> **Required action**
Reproduce, word for word, the lines in the material below starting with the one that has "What sets Quagga Designs apart is their" and going on through the one that has "Annual Save the Speckled". Leave out all pictures.

─── Extracted data ───

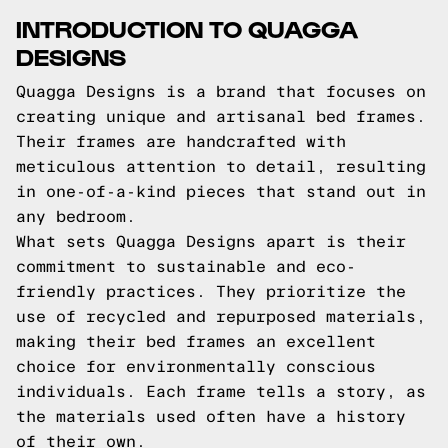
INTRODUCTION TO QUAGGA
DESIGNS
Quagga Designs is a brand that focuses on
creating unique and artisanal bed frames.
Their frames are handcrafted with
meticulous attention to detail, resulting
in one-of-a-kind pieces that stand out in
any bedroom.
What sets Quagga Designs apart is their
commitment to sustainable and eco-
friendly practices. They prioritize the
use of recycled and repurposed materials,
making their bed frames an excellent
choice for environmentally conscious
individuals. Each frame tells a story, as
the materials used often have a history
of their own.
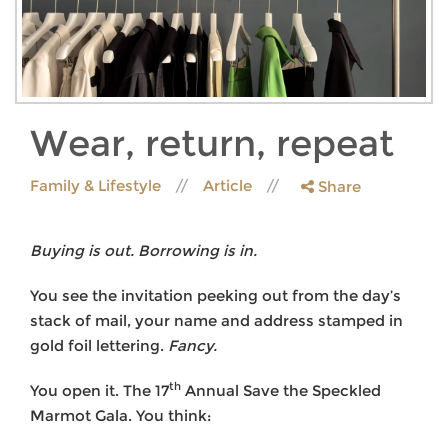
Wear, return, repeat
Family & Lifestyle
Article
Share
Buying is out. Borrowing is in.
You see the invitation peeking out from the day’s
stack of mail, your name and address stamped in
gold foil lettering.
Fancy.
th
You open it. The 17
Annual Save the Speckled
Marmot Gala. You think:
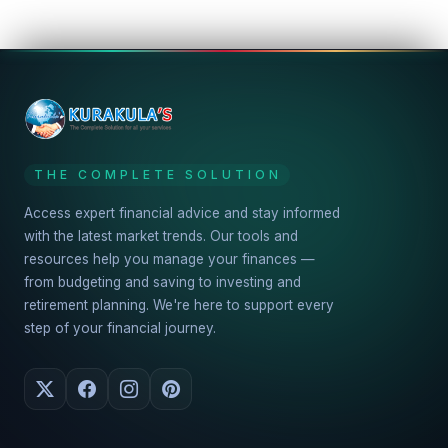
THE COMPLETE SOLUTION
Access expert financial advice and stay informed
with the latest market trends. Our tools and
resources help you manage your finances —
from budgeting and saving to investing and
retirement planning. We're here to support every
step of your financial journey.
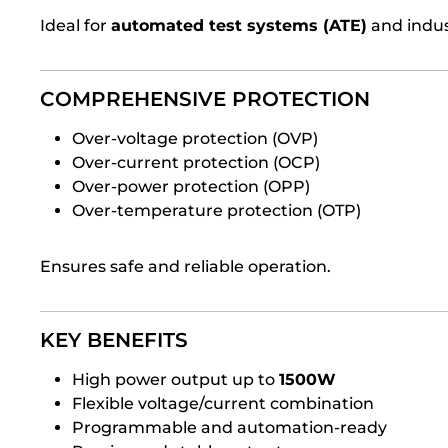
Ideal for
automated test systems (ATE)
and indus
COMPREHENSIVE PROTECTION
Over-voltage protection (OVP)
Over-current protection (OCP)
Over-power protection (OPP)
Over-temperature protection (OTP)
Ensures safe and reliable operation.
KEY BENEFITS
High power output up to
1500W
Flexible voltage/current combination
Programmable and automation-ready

───
─── Extracted data ───

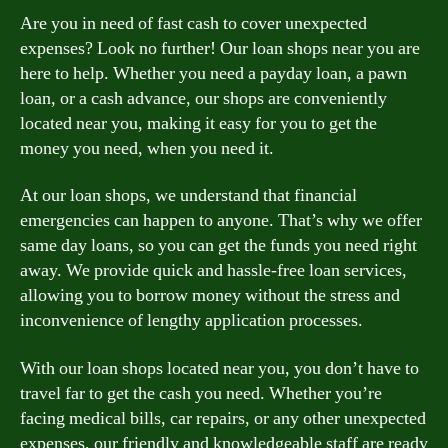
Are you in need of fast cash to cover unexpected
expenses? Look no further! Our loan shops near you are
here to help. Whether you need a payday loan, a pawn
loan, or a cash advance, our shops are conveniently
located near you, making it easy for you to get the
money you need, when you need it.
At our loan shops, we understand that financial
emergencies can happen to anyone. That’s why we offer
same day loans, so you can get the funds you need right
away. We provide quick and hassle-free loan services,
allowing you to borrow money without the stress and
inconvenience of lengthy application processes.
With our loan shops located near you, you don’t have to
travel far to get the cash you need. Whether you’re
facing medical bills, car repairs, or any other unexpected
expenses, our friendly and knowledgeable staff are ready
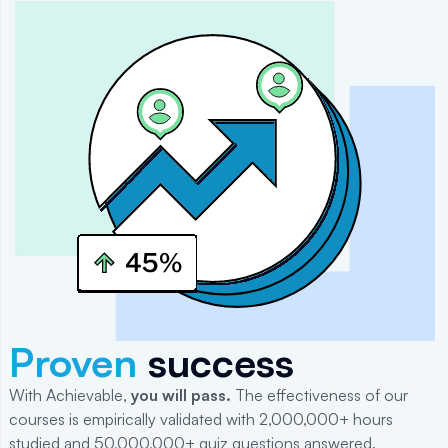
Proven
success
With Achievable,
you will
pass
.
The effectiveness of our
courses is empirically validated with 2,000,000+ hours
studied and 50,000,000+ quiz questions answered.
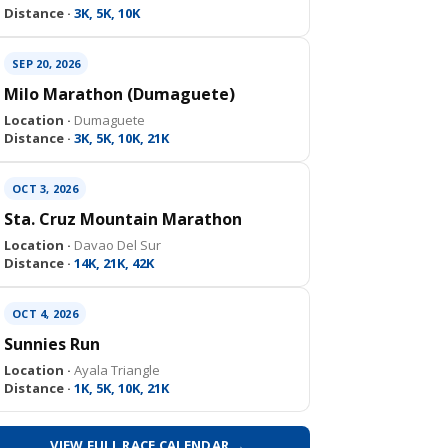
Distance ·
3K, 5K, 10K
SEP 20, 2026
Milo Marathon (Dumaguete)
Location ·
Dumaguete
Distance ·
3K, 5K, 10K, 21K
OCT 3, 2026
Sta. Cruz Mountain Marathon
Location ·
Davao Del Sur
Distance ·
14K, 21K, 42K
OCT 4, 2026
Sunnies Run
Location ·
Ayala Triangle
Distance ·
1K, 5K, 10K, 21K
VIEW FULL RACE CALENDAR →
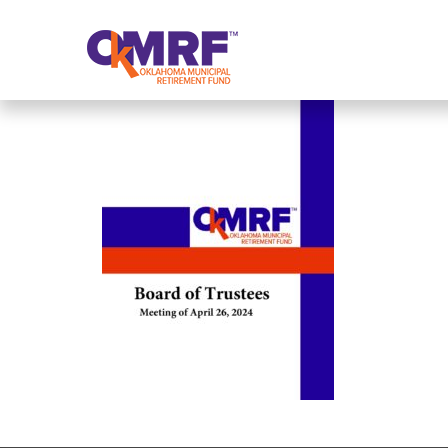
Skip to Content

───
─── Extracted data ───

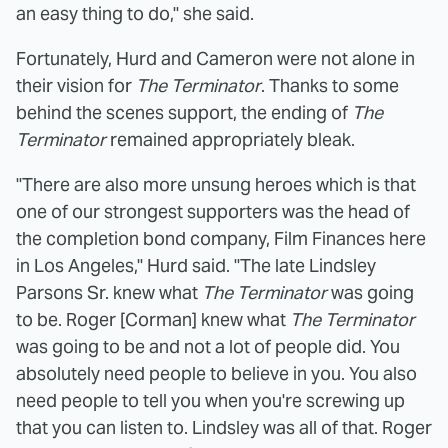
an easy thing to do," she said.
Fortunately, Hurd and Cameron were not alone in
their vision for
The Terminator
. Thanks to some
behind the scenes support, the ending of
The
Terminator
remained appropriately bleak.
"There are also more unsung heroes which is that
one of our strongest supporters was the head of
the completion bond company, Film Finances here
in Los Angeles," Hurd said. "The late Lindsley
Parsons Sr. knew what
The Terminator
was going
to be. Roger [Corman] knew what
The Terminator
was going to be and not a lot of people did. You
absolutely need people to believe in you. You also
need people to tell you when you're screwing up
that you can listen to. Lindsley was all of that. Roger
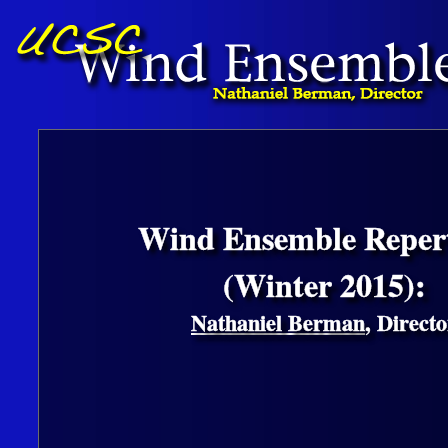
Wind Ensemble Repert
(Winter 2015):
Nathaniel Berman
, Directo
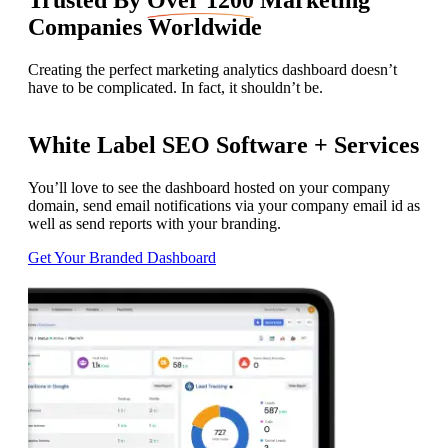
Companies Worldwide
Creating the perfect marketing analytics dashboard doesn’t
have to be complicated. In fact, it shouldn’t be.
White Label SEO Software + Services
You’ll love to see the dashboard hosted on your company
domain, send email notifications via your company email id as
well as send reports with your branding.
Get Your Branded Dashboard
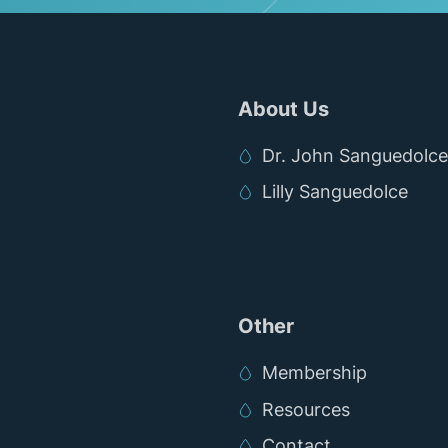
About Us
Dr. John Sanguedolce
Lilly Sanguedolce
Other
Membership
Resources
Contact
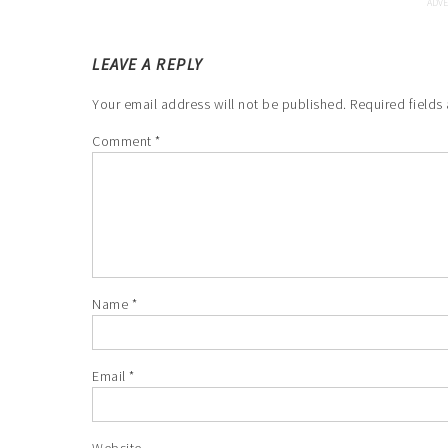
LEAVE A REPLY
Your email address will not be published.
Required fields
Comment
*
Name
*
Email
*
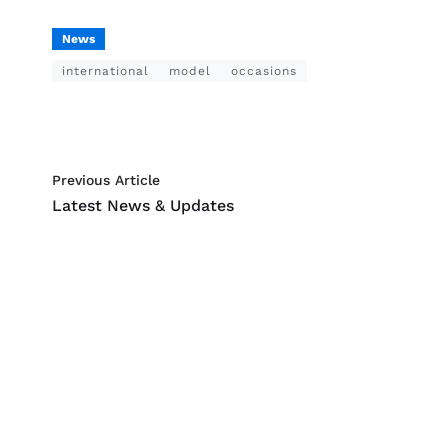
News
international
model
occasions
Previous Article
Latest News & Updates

───

> **Solution to this task**
What sets Quagga Designs apart is their
commitment to sustainable and eco-
friendly practices. They prioritize the
use of recycled and repurposed materials,
making their bed frames an excellent
choice for environmentally conscious
individuals. Each frame tells a story, as
the materials used often have a history
of their own.
Wear, return, repeat
Family & Lifestyle
Article
Share
Buying is out. Borrowing is in.
You see the invitation peeking out from the day’s
stack of mail, your name and address stamped in
gold foil lettering.
Fancy.
th
You open it. The 17
Annual Save the Speckled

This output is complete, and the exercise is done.